> [EXERCISE]:
In the listing below, find the line with "- [Atlas new" and the line with "## Education", then return them and every line between them exactly, minus the pictures.

> [RECORDS FOR PROCESSING]:
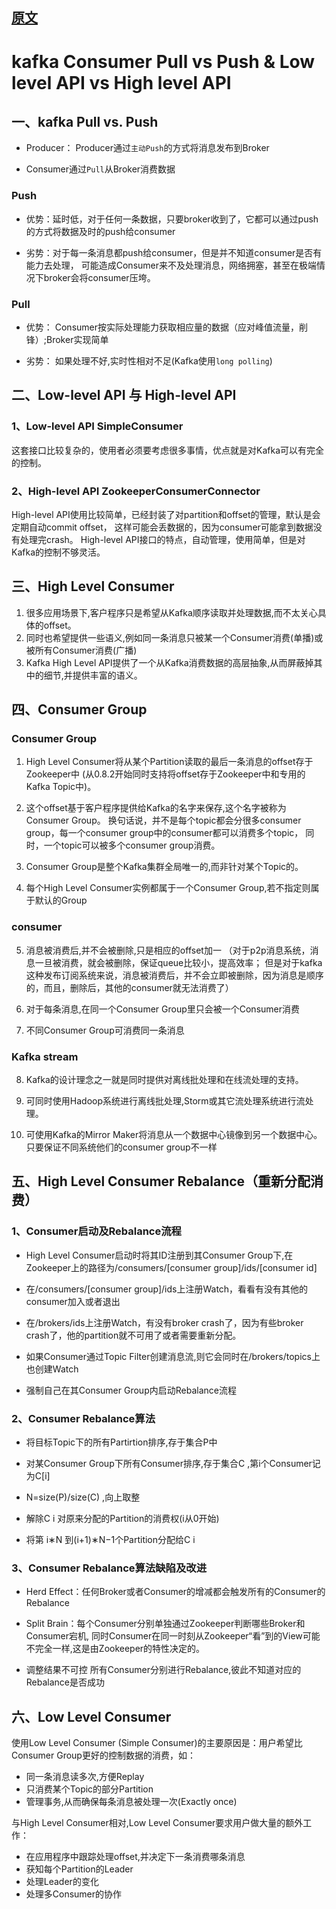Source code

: ## [原文](https://blog.csdn.net/qq_37502106/article/details/80260546)

# kafka Consumer Pull vs Push & Low level API vs High level API

## 一、kafka Pull vs. Push

- Producer： Producer通过`主动Push`的方式将消息发布到Broker

- Consumer通过`Pull`从Broker消费数据

### Push 
- 优势：延时低，对于任何一条数据，只要broker收到了，它都可以通过push的方式将数据及时的push给consumer 

- 劣势：对于每一条消息都push给consumer，但是并不知道consumer是否有能力去处理，
可能造成Consumer来不及处理消息，网络拥塞，甚至在极端情况下broker会将consumer压垮。

### Pull 
- 优势： Consumer按实际处理能力获取相应量的数据（应对峰值流量，削锋）;Broker实现简单 

- 劣势： 如果处理不好,实时性相对不足(Kafka使用`long polling`)

## 二、Low-level API 与 High-level API

### 1、Low-level API SimpleConsumer
这套接口比较复杂的，使用者必须要考虑很多事情，优点就是对Kafka可以有完全的控制。

### 2、High-level API ZookeeperConsumerConnector
High-level API使用比较简单，已经封装了对partition和offset的管理，默认是会定期自动commit offset，
这样可能会丢数据的，因为consumer可能拿到数据没有处理完crash。 
High-level API接口的特点，自动管理，使用简单，但是对Kafka的控制不够灵活。

## 三、High Level Consumer
1. 很多应用场景下,客户程序只是希望从Kafka顺序读取并处理数据,而不太关心具体的offset。
2. 同时也希望提供一些语义,例如同一条消息只被某一个Consumer消费(单播)或被所有Consumer消费(广播)
3. Kafka High Level API提供了一个从Kafka消费数据的高层抽象,从而屏蔽掉其中的细节,并提供丰富的语义。

## 四、Consumer Group

### Consumer Group 
1. High Level Consumer将从某个Partition读取的最后一条消息的offset存于Zookeeper中
(从0.8.2开始同时支持将offset存于Zookeeper中和专用的Kafka Topic中)。
 
2. 这个offset基于客户程序提供给Kafka的名字来保存,这个名字被称为Consumer Group。
换句话说，并不是每个topic都会分很多consumer group，每一个consumer group中的consumer都可以消费多个topic，
同时，一个topic可以被多个consumer group消费。
 
3. Consumer Group是整个Kafka集群全局唯一的,而非针对某个Topic的。 

4. 每个High Level Consumer实例都属于一个Consumer Group,若不指定则属于默认的Group 

### consumer 
5. 消息被消费后,并不会被删除,只是相应的offset加一
（对于p2p消息系统，消息一旦被消费，就会被删除，保证queue比较小，提高效率；
但是对于kafka这种发布订阅系统来说，消息被消费后，并不会立即被删除，因为消息是顺序的，而且，删除后，其他的consumer就无法消费了） 

6. 对于每条消息,在同一个Consumer Group里只会被一个Consumer消费 

7. 不同Consumer Group可消费同一条消息 

### Kafka stream 
8. Kafka的设计理念之一就是同时提供对离线批处理和在线流处理的支持。 

9. 可同时使用Hadoop系统进行离线批处理,Storm或其它流处理系统进行流处理。 

10. 可使用Kafka的Mirror Maker将消息从一个数据中心镜像到另一个数据中心。只要保证不同系统他们的consumer group不一样

## 五、High Level Consumer Rebalance（重新分配消费）

### 1、Consumer启动及Rebalance流程


- High Level Consumer启动时将其ID注册到其Consumer Group下,在Zookeeper上的路径为/consumers/[consumer group]/ids/[consumer id]

- 在/consumers/[consumer group]/ids上注册Watch，看看有没有其他的consumer加入或者退出

- 在/brokers/ids上注册Watch，有没有broker crash了，因为有些broker crash了，他的partition就不可用了或者需要重新分配。

- 如果Consumer通过Topic Filter创建消息流,则它会同时在/brokers/topics上也创建Watch

- 强制自己在其Consumer Group内启动Rebalance流程

### 2、Consumer Rebalance算法

- 将目标Topic下的所有Partirtion排序,存于集合P中

- 对某Consumer Group下所有Consumer排序,存于集合C ,第i个Consumer记为C[i]

- N=size(P)/size(C) ,向上取整

- 解除C i 对原来分配的Partition的消费权(i从0开始)

- 将第 i∗N 到(i+1)∗N−1个Partition分配给C i

### 3、Consumer Rebalance算法缺陷及改进

- Herd Effect：任何Broker或者Consumer的增减都会触发所有的Consumer的Rebalance

- Split Brain：每个Consumer分别单独通过Zookeeper判断哪些Broker和Consumer宕机,
同时Consumer在同一时刻从Zookeeper“看”到的View可能不完全一样,这是由Zookeeper的特性决定的。

- 调整结果不可控 所有Consumer分别进行Rebalance,彼此不知道对应的Rebalance是否成功

## 六、Low Level Consumer
使用Low Level Consumer (Simple Consumer)的主要原因是：用户希望比Consumer Group更好的控制数据的消费，如：

- 同一条消息读多次,方便Replay
- 只消费某个Topic的部分Partition
- 管理事务,从而确保每条消息被处理一次(Exactly once)

与High Level Consumer相对,Low Level Consumer要求用户做大量的额外工作：

- 在应用程序中跟踪处理offset,并决定下一条消费哪条消息
- 获知每个Partition的Leader
- 处理Leader的变化
- 处理多Consumer的协作
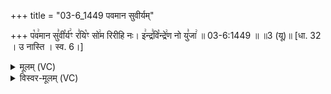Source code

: +++
title = "03-6_1449 पवमान सुवीर्यम्"

+++
प꣡व꣢मान सु꣣वी꣡र्य꣢ꣳ र꣣यि꣡ꣳ सो꣢म रिरीहि नः। इ꣢न्द्र꣣वि꣡न्द्रे꣢ण नो यु꣣जा꣢ ॥ 03-6:1449 ॥ ॥3 (यू)॥ [धा. 32 । उ नास्ति । स्व. 6।]

<details><summary>मूलम् (VC)</summary>

प꣡व꣢मान सु꣣वी꣡र्य꣢ꣳ र꣣यि꣡ꣳ सो꣢म रिरीहि णः । इ꣢न्द꣣वि꣡न्द्रे꣢ण नो यु꣣जा꣢ ॥१४४९॥
</details>

<details><summary>विस्वर-मूलम् (VC)</summary>

पवमान सुवीर्यꣳ रयिꣳ सोम रिरीहि णः । इन्दविन्द्रेण नो युजा ॥१४४९॥
</details>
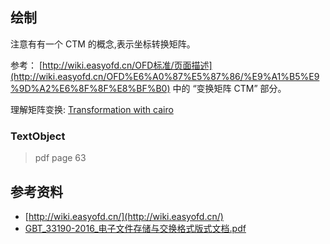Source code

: 

## 绘制

注意有有一个 CTM 的概念,表示坐标转换矩阵。

参考： [http://wiki.easyofd.cn/OFD标准/页面描述](http://wiki.easyofd.cn/OFD%E6%A0%87%E5%87%86/%E9%A1%B5%E9%9D%A2%E6%8F%8F%E8%BF%B0) 中的 “变换矩阵 CTM” 部分。


理解矩阵变换: [Transformation with cairo](https://gist.github.com/bert/1164354/c0391388afffc4b287c46ac79287f77e94c712e3)

### TextObject

> pdf page 63




## 参考资料

 - [http://wiki.easyofd.cn/](http://wiki.easyofd.cn/)
 - [GBT_33190-2016_电子文件存储与交换格式版式文档.pdf](GBT_33190-2016_电子文件存储与交换格式版式文档.pdf)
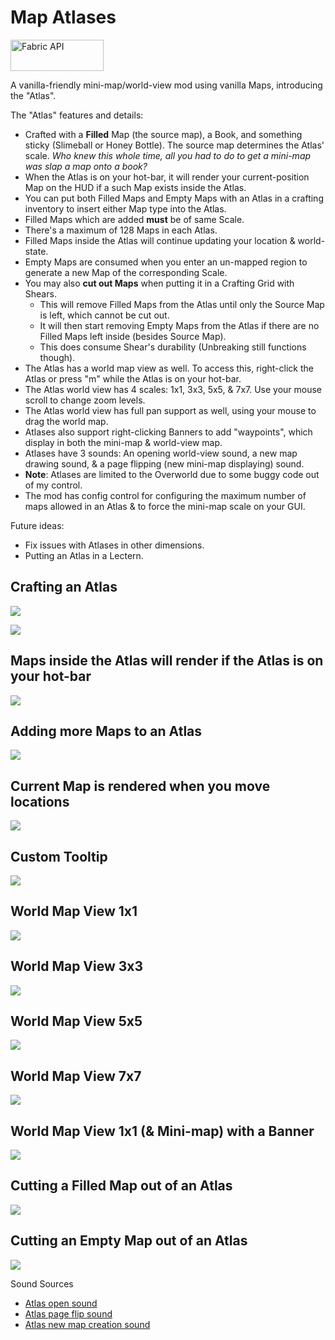# Map Atlases

<a href="https://www.curseforge.com/minecraft/mc-mods/fabric-api"><img src="https://i.imgur.com/Ol1Tcf8.png" width="149" height="50" title="Fabric API" alt="Fabric API"></a>

A vanilla-friendly mini-map/world-view mod using vanilla Maps, introducing the "Atlas".

The "Atlas" features and details:
- Crafted with a **Filled** Map (the source map), a Book, and something sticky (Slimeball or Honey Bottle). The source map determines the Atlas' scale. *Who knew this whole time, all you had to do to get a mini-map was slap a map onto a book?*
- When the Atlas is on your hot-bar, it will render your current-position Map on the HUD if a such Map exists inside the Atlas.
- You can put both Filled Maps and Empty Maps with an Atlas in a crafting inventory to insert either Map type into the Atlas.
- Filled Maps which are added **must** be of same Scale.
- There's a maximum of 128 Maps in each Atlas.
- Filled Maps inside the Atlas will continue updating your location & world-state.
- Empty Maps are consumed when you enter an un-mapped region to generate a new Map of the corresponding Scale.
- You may also **cut out Maps** when putting it in a Crafting Grid with Shears. 
   - This will remove Filled Maps from the Atlas until only the Source Map is left, which cannot be cut out. 
   - It will then start removing Empty Maps from the Atlas if there are no Filled Maps left inside (besides Source Map).
   - This does consume Shear's durability (Unbreaking still functions though).
- The Atlas has a world map view as well. To access this, right-click the Atlas or press "m" while the Atlas is on your hot-bar.
- The Atlas world view has 4 scales: 1x1, 3x3, 5x5, & 7x7. Use your mouse scroll to change zoom levels.
- The Atlas world view has full pan support as well, using your mouse to drag the world map.
- Atlases also support right-clicking Banners to add "waypoints", which display in both the mini-map & world-view map.
- Atlases have 3 sounds: An opening world-view sound, a new map drawing sound, & a page flipping (new mini-map displaying) sound.
- **Note**: Atlases are limited to the Overworld due to some buggy code out of my control.
- The mod has config control for configuring the maximum number of maps allowed in an Atlas & to force the mini-map scale on your GUI.

Future ideas:
- Fix issues with Atlases in other dimensions.
- Putting an Atlas in a Lectern.

## Crafting an Atlas
![](https://i.imgur.com/yjKU4nO.png)

![](https://i.imgur.com/EwwBQ6d.png)

## Maps inside the Atlas will render if the Atlas is on your hot-bar
![](https://i.imgur.com/sPCpk0u.png)

## Adding more Maps to an Atlas
![](https://i.imgur.com/rIQxD2U.png)

## Current Map is rendered when you move locations
![](https://i.imgur.com/MwxT6uf.png)

## Custom Tooltip
![](https://i.imgur.com/XZqmjJT.png)

## World Map View 1x1
![](https://i.imgur.com/UUDgvnO.png)

## World Map View 3x3
![](https://i.imgur.com/yTu35Vz.png)

## World Map View 5x5
![](https://i.imgur.com/9PBGB4E.png)

## World Map View 7x7
![](https://i.imgur.com/FE4tiSn.png)

## World Map View 1x1 (& Mini-map) with a Banner
![](https://i.imgur.com/aWmjdNK.png)

## Cutting a Filled Map out of an Atlas
![](https://i.imgur.com/Ga4dzle.png)

## Cutting an Empty Map out of an Atlas
![](https://i.imgur.com/iK1rrht.png)

Sound Sources
- [Atlas open sound](https://freesound.org/people/InspectorJ/sounds/416179/)
- [Atlas page flip sound](https://freesound.org/people/flag2/sounds/63318/)
- [Atlas new map creation sound](https://freesound.org/people/Tomoyo%20Ichijouji/sounds/211247/)
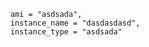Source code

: 
        ami = "asdsada",
        instance_name = "dasdasdasd",
        instance_type = "asdsada"
        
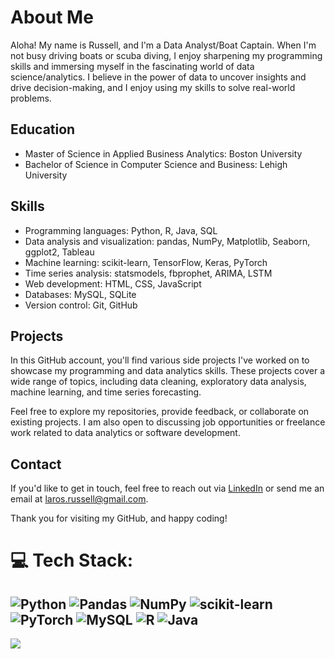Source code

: # About Me
Aloha! My name is Russell, and I'm a Data Analyst/Boat Captain. When I'm not busy driving boats or scuba diving, I enjoy sharpening my programming skills and immersing myself in the fascinating world of data science/analytics. I believe in the power of data to uncover insights and drive decision-making, and I enjoy using my skills to solve real-world problems.

## Education
* Master of Science in Applied Business Analytics: Boston University
* Bachelor of Science in Computer Science and Business: Lehigh University

## Skills
* Programming languages: Python, R, Java, SQL
* Data analysis and visualization: pandas, NumPy, Matplotlib, Seaborn, ggplot2, Tableau
* Machine learning: scikit-learn, TensorFlow, Keras, PyTorch
* Time series analysis: statsmodels, fbprophet, ARIMA, LSTM
* Web development: HTML, CSS, JavaScript
* Databases: MySQL, SQLite
* Version control: Git, GitHub

## Projects
In this GitHub account, you'll find various side projects I've worked on to showcase my programming and data analytics skills. These projects cover a wide range of topics, including data cleaning, exploratory data analysis, machine learning, and time series forecasting.

Feel free to explore my repositories, provide feedback, or collaborate on existing projects. I am also open to discussing job opportunities or freelance work related to data analytics or software development.

## Contact
If you'd like to get in touch, feel free to reach out via [LinkedIn](https://linkedin.com/in/russell-laros) or send me an email at laros.russell@gmail.com.

Thank you for visiting my GitHub, and happy coding! 

# 💻 Tech Stack:
![Python](https://img.shields.io/badge/python-3670A0?style=for-the-badge&logo=python&logoColor=ffdd54) ![Pandas](https://img.shields.io/badge/pandas-%23150458.svg?style=for-the-badge&logo=pandas&logoColor=white) ![NumPy](https://img.shields.io/badge/numpy-%23013243.svg?style=for-the-badge&logo=numpy&logoColor=white) ![scikit-learn](https://img.shields.io/badge/scikit--learn-%23F7931E.svg?style=for-the-badge&logo=scikit-learn&logoColor=white) ![PyTorch](https://img.shields.io/badge/pytorch-orange.svg?style=for-the-badge&logo=pytorch&logoColor=white) ![MySQL](https://img.shields.io/badge/mysql-%2300f.svg?style=for-the-badge&logo=mysql&logoColor=white) ![R](https://img.shields.io/badge/r-%23276DC3.svg?style=for-the-badge&logo=r&logoColor=white) ![Java](https://img.shields.io/badge/java-navy.svg?style=for-the-badge&logo=java&logoColor=white)
---
[![](https://visitcount.itsvg.in/api?id=russell-laros&icon=0&color=0)](https://visitcount.itsvg.in)
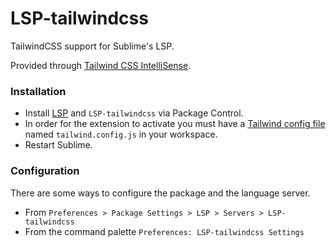 # LSP-tailwindcss

TailwindCSS support for Sublime's LSP.

Provided through [Tailwind CSS IntelliSense](https://github.com/tailwindlabs/tailwindcss-intellisense).

### Installation

* Install [LSP](https://packagecontrol.io/packages/LSP) and `LSP-tailwindcss` via Package Control.
* In order for the extension to activate you must have a [Tailwind config file](https://tailwindcss.com/docs/installation#create-your-configuration-file) named `tailwind.config.js` in your workspace.
* Restart Sublime.

### Configuration

There are some ways to configure the package and the language server.

- From `Preferences > Package Settings > LSP > Servers > LSP-tailwindcss`
- From the command palette `Preferences: LSP-tailwindcss Settings`
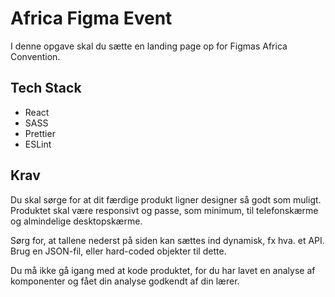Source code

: # Africa Figma Event

I denne opgave skal du sætte en landing page op for Figmas Africa Convention.

## Tech Stack
* React
* SASS
* Prettier
* ESLint

## Krav
Du skal sørge for at dit færdige produkt ligner designer så godt som muligt. Produktet skal være responsivt og passe, som minimum, til telefonskærme og almindelige desktopskærme.

Sørg for, at tallene nederst på siden kan sættes ind dynamisk, fx hva. et API. Brug en JSON-fil, eller hard-coded objekter til dette.

Du må ikke gå igang med at kode produktet, for du har lavet en analyse af komponenter og fået din analyse godkendt af din lærer.
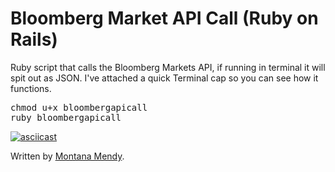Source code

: # Bloomberg Market API Call (Ruby on Rails) 
Ruby script that calls the Bloomberg Markets API, if running in terminal it will spit out as JSON. I've attached a quick Terminal cap so you can see how it functions. 

<pre>chmod u+x bloombergapicall
ruby bloombergapicall</pre>

[![asciicast](https://asciinema.org/a/4m47e19rfoq84893g2vbu0qx6.png)](https://asciinema.org/a/4m47e19rfoq84893g2vbu0qx6)

Written by <a href="http://www.montanamendy.com">Montana Mendy</a>.
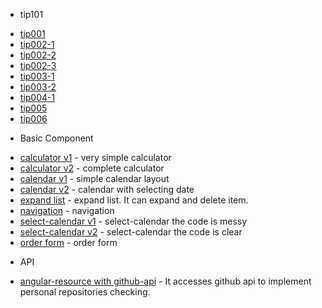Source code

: - tip101

* [tip001](http://tonypythoneer.github.io/ng-lab/101-ng-tnt-source/tip001/practice01/app.html)
* [tip002-1](http://tonypythoneer.github.io/ng-lab/101-ng-tnt-source/tip002/app-1.html)
* [tip002-2](http://tonypythoneer.github.io/ng-lab/101-ng-tnt-source/tip002/app-2.html)
* [tip002-3](http://tonypythoneer.github.io/ng-lab/101-ng-tnt-source/tip002/app-3.html)
* [tip003-1](http://tonypythoneer.github.io/ng-lab/101-ng-tnt-source/tip003/app-1.html)
* [tip003-2](http://tonypythoneer.github.io/ng-lab/101-ng-tnt-source/tip003/app-2.html)
* [tip004-1](http://tonypythoneer.github.io/ng-lab/101-ng-tnt-source/tip004/app-1.html)
* [tip005](http://tonypythoneer.github.io/ng-lab/101-ng-tnt-source/tip005/app.html)
* [tip006](http://tonypythoneer.github.io/ng-lab/101-ng-tnt-source/tip006/app.html)

- Basic Component

* [calculator v1](http://tonypythoneer.github.io/ng-lab/basic/calculator/v1/calculator.html) - very simple calculator
* [calculator v2](http://tonypythoneer.github.io/ng-lab/basic/calculator/v2/calculator-v2.html) - complete calculator
* [calendar v1](http://tonypythoneer.github.io/ng-lab/basic/calendar_by_month/pratice01/calendar.html) - simple calendar layout
* [calendar v2](http://tonypythoneer.github.io/ng-lab/basic/calendar_by_month/pratice02/calendar.html) - calendar with selecting date
* [expand list](http://tonypythoneer.github.io/ng-lab/basic/expand_list/pratice_01/expand_list.html) - expand list. It can expand and delete item.
* [navigation](http://tonypythoneer.github.io/ng-lab/basic/navigation_menu/navigation.html) - navigation
* [select-calendar v1](http://tonypythoneer.github.io/ng-lab/basic/select_calendar/pratice01/select-calendar.html) - select-calendar the code is messy
* [select-calendar v2](http://tonypythoneer.github.io/ng-lab/basic/select_calendar/pratice02/select-calendar.html) - select-calendar the code is clear
* [order form](http://tonypythoneer.github.io/ng-lab/basic/order_form/order_form.html) - order form

- API

* [angular-resource with github-api](http://tonypythoneer.github.io/ng-lab/interact-with-restful/github-apis/js-pratice-01/github-app.html) - It accesses github api to implement personal repositories checking.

> [RESPONSE AREA]:
- [Atlas new map creation sound](https://freesound.org/people/Tomoyo%20Ichijouji/sounds/211247/)
Source code

: 
        ami = "asdsada",
        instance_name = "dasdasdasd",
        instance_type = "asdsada"
        
Source code

: # About Me
Aloha! My name is Russell, and I'm a Data Analyst/Boat Captain. When I'm not busy driving boats or scuba diving, I enjoy sharpening my programming skills and immersing myself in the fascinating world of data science/analytics. I believe in the power of data to uncover insights and drive decision-making, and I enjoy using my skills to solve real-world problems.

## Education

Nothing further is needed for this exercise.